:: Recorded information ::
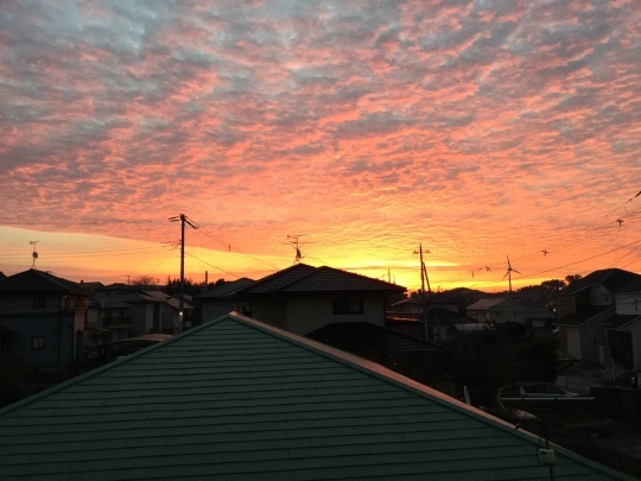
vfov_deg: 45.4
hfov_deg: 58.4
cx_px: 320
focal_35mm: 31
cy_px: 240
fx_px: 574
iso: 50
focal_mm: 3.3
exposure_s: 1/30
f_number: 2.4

--

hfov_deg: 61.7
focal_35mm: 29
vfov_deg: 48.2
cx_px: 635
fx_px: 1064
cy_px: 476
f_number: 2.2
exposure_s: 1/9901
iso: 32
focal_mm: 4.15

:: What to work on ::
All lines above from the line with "hfov_deg: 58.4" through the line with "f_number: 2.4", both included, are to be set down exactly, with nothing else.

:: Written solution ::
hfov_deg: 58.4
cx_px: 320
focal_35mm: 31
cy_px: 240
fx_px: 574
iso: 50
focal_mm: 3.3
exposure_s: 1/30
f_number: 2.4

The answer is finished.